## EXCERPT
Based on recommendations of the Financial Action Task Force, the Ministry of Corporate Affairs (MCA), in order to identify the ultimate beneficial owner of shares in investments made through multi-layered structures, notified the Companies (Significant Beneficial Owners) Rules, 2018 (SBO Rules), on 13 June 2018, under the section 90 of the Companies Act, 2013 (act), as substituted by the Companies (Amendment) Act, 2017.
Section 89 of the act requires a person registered as the holder of shares in the registers of a company, but who does not hold beneficial interest in such shares, to make a declaration to the company furnishing particulars of the person who holds such beneficial interest. In turn, the company would be required to file such declaration with the jurisdictional registrar of companies.
Section 90 of the act appears to operate independently of section 89, and provides (when read in conjunction with the SBO Rules) that every individual who holds a beneficial interest of 10% or more of a company’s shares, or the right to exercise, or actually exercises “significant influence” or “control” over the company (SBO), must declare to the company the nature of the interest. This would apply whether or not the SBO is acting alone or together with, or through, one or more persons or trust or persons resident outside India. Companies are required to maintain registers in respect of SBOs, including the name, date of birth, address, details of ownership in the company and other prescribed details. The SBO Rules do not apply to the holding of shares by pooled investment vehicles and investment funds that are regulated by the Securities and Exchange Board of India (SEBI). Foreign venture capital funds registered under the SEBI (Foreign Venture Capital Investors) Regulations, 2000, while investing under the FVCI route may be eligible for this exemption.
The triggers for disclosure and compliance are difficult to ascertain as “significant influence” is not defined in the act, and there are many situations where investments are held through pooled investment vehicles, in which there may be multiple persons exercising varying degrees of control or influence.

## TASKS TO CARRY OUT
(a) Answer these from the excerpt on the SBO Rules:
(i) On what date were the SBO Rules notified?
(ii) Under section 89, with whom must the company file the declaration?
(iii) What minimum share of a company's shares must an individual beneficially hold to be an SBO under section 90?
(b) Copy out the part of the excerpt on the SBO Rules that begins at the words "Based on recommendations" and stops after "(Amendment) Act, 2017.".

Extracted records:
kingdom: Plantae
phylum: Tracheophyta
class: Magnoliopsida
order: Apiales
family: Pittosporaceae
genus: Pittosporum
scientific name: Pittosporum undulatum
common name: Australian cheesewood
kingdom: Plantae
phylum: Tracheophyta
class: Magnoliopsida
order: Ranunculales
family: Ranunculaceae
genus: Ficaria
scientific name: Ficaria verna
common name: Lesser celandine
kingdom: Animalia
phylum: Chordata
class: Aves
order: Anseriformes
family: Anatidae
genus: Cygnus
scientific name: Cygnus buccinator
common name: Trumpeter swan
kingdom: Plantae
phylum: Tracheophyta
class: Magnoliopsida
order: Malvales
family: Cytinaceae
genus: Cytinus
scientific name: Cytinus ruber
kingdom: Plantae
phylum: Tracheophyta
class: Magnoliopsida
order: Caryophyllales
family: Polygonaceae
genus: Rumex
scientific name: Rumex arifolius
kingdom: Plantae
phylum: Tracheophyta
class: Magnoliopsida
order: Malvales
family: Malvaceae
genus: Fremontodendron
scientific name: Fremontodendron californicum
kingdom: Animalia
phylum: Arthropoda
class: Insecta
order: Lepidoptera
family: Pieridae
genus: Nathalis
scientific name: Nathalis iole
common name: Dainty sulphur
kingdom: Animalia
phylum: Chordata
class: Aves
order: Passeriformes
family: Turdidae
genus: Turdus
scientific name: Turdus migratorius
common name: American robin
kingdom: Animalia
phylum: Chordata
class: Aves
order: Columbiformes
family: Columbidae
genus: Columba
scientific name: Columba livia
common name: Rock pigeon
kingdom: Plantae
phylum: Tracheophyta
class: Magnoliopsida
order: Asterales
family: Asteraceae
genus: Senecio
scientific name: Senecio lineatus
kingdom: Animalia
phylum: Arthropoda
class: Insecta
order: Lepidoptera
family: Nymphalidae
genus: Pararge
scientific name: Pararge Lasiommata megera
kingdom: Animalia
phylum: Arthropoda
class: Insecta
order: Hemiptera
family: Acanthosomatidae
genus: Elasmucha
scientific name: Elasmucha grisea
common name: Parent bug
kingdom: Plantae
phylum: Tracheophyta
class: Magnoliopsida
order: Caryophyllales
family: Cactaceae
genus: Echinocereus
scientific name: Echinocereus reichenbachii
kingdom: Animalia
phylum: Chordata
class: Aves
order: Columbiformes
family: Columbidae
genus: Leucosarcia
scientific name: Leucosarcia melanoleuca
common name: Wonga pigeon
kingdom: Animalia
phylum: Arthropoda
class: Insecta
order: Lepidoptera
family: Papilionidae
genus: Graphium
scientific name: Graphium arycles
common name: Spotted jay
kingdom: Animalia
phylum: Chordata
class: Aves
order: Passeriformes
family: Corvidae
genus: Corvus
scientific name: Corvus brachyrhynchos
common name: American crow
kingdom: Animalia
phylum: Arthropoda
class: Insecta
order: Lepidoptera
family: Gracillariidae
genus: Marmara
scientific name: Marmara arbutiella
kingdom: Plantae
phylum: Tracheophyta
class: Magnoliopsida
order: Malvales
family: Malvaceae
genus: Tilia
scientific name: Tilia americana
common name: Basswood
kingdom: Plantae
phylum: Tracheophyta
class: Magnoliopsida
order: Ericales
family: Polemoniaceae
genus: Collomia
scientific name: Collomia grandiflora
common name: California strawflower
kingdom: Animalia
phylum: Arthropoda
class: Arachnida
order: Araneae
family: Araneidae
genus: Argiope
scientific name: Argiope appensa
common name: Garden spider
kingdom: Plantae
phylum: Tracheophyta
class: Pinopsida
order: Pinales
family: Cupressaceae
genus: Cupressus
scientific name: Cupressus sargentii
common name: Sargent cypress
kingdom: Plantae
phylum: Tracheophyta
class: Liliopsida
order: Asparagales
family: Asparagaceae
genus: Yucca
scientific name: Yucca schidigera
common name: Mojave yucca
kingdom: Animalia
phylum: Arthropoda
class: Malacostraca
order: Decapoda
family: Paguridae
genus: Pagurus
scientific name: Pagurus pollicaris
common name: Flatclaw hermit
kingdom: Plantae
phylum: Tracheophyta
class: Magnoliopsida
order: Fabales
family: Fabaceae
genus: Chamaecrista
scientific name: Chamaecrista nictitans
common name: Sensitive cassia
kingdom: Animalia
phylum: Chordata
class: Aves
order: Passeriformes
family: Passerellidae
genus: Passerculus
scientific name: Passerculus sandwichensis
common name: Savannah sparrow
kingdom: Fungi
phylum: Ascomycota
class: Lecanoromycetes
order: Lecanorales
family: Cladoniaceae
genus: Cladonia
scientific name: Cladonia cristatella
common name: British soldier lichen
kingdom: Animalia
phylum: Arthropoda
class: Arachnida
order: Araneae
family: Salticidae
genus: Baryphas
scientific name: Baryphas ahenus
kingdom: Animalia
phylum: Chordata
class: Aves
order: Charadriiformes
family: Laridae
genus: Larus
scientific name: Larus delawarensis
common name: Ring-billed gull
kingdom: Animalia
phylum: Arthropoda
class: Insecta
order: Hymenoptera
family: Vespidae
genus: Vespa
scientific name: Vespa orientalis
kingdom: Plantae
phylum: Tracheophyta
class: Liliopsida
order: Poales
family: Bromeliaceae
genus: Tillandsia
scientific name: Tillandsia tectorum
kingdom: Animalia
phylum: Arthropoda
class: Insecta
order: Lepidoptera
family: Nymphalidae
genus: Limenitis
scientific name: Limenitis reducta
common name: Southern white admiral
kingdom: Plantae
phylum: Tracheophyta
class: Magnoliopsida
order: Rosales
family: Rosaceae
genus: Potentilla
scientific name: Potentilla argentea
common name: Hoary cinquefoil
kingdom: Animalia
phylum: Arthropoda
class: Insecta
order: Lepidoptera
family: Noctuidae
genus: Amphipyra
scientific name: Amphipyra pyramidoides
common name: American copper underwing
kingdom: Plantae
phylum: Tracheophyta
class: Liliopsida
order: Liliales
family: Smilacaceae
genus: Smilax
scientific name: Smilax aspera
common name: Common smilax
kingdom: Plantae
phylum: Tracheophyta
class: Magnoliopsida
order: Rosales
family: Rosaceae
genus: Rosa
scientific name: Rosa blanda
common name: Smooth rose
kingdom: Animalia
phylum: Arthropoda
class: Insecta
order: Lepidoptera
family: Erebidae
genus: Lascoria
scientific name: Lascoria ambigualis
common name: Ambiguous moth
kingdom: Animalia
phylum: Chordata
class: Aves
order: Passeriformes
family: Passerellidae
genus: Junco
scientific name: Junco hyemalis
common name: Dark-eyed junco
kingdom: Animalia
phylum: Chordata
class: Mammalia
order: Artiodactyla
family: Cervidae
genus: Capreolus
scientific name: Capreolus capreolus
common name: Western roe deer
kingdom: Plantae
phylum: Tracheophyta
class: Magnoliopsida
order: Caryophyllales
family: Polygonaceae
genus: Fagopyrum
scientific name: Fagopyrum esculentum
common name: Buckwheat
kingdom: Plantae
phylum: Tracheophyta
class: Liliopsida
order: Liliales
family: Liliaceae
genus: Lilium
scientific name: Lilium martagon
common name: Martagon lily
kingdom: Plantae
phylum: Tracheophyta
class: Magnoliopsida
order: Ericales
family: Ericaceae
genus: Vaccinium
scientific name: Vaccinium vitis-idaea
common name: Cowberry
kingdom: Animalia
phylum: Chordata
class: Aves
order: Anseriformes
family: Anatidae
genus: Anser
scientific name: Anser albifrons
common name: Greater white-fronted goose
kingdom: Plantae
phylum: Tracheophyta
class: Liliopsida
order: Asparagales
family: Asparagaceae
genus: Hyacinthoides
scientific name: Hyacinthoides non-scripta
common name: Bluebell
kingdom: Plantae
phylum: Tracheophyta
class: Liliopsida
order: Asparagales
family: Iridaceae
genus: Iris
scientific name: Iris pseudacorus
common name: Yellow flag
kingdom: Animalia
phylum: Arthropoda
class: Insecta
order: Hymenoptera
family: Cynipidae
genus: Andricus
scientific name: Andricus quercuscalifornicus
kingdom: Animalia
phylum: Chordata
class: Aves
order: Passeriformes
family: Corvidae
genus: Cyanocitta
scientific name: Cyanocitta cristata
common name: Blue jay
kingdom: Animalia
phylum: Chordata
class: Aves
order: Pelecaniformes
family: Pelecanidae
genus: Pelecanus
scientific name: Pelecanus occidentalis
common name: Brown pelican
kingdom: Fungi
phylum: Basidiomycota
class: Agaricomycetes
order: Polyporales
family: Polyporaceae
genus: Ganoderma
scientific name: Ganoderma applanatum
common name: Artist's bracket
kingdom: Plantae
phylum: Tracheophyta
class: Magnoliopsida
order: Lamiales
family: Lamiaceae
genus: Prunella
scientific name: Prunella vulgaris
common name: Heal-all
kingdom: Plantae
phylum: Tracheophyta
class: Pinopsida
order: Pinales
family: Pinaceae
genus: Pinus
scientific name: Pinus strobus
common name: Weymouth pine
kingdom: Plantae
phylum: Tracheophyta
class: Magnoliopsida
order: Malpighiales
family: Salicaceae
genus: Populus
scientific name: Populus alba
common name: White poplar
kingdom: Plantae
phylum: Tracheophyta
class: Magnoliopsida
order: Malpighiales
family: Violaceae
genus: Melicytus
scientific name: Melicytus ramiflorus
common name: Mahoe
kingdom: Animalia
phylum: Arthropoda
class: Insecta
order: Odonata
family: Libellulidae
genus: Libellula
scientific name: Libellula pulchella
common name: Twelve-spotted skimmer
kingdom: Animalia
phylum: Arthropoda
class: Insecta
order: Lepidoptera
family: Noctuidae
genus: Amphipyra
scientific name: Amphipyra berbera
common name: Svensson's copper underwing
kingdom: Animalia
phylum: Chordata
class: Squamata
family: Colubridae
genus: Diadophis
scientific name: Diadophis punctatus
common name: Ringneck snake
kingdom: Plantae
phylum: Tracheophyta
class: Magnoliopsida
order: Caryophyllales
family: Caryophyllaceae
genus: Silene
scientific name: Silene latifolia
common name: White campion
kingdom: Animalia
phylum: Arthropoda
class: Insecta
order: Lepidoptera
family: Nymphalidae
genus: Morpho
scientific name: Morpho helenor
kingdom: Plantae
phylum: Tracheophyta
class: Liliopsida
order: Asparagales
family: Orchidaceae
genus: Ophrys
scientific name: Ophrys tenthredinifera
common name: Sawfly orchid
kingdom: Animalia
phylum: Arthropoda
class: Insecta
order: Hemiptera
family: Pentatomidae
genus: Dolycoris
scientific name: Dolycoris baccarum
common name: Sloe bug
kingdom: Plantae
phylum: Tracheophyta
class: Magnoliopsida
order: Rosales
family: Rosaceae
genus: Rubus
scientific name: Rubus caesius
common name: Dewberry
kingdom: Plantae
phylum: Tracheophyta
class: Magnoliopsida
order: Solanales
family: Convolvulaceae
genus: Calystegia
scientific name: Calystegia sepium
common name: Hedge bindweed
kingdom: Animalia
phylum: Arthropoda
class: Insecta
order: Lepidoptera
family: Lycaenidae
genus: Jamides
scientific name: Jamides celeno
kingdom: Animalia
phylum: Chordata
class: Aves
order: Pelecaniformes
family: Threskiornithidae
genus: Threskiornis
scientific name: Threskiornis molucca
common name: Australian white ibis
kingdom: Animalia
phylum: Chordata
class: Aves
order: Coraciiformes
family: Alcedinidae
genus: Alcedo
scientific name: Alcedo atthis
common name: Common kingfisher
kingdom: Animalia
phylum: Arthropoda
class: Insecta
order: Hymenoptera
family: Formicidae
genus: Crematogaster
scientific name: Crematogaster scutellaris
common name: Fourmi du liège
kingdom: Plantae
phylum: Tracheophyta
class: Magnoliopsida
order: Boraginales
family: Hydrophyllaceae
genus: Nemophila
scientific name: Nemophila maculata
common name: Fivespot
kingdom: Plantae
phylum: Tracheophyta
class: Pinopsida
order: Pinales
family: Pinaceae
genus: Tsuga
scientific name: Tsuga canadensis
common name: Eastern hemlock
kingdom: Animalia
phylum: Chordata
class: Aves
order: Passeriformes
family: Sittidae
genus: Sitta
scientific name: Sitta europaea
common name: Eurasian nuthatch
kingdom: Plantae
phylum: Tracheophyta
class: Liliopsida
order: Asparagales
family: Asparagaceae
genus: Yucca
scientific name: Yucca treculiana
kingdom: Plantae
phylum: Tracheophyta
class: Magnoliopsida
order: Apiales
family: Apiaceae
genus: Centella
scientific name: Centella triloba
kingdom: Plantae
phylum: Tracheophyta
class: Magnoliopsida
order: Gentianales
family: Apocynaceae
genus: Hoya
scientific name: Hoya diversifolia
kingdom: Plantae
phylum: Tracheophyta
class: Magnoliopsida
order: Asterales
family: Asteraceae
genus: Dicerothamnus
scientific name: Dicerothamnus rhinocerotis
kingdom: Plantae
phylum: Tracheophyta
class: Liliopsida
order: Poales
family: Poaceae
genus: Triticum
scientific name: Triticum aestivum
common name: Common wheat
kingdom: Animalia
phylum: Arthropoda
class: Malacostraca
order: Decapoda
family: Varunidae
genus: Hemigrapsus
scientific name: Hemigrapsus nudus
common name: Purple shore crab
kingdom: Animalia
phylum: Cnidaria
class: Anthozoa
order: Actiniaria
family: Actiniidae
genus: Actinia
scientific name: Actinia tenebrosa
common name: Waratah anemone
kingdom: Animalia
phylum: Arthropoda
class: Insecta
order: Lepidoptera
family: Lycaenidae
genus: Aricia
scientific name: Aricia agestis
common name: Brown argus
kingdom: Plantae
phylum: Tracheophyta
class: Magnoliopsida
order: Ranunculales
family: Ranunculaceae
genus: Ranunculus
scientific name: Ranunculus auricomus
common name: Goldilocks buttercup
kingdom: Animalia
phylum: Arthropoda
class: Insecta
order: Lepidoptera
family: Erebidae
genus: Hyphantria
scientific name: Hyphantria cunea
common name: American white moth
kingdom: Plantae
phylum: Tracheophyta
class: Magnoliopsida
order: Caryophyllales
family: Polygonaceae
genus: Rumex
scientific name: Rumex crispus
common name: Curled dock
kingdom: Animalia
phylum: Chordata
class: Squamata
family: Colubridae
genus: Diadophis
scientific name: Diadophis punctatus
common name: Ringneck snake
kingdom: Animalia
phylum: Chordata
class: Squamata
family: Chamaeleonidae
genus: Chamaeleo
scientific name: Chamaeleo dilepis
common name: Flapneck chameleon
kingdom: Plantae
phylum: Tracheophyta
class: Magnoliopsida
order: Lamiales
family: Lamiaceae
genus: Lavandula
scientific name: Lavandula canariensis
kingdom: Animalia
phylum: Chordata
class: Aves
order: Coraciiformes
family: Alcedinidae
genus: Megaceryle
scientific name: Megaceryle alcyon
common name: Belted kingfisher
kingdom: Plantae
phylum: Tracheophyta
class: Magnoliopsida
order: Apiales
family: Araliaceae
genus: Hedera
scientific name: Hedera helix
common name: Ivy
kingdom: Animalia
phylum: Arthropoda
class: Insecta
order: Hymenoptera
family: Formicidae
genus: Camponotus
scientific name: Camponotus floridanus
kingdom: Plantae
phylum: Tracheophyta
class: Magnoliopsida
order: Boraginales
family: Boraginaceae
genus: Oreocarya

## ANSWER SET
(a)
(i) 13 June 2018
(ii) The jurisdictional registrar of companies
(iii) 10%

(b)
Based on recommendations of the Financial Action Task Force, the Ministry of Corporate Affairs (MCA), in order to identify the ultimate beneficial owner of shares in investments made through multi-layered structures, notified the Companies (Significant Beneficial Owners) Rules, 2018 (SBO Rules), on 13 June 2018, under the section 90 of the Companies Act, 2013 (act), as substituted by the Companies (Amendment) Act, 2017.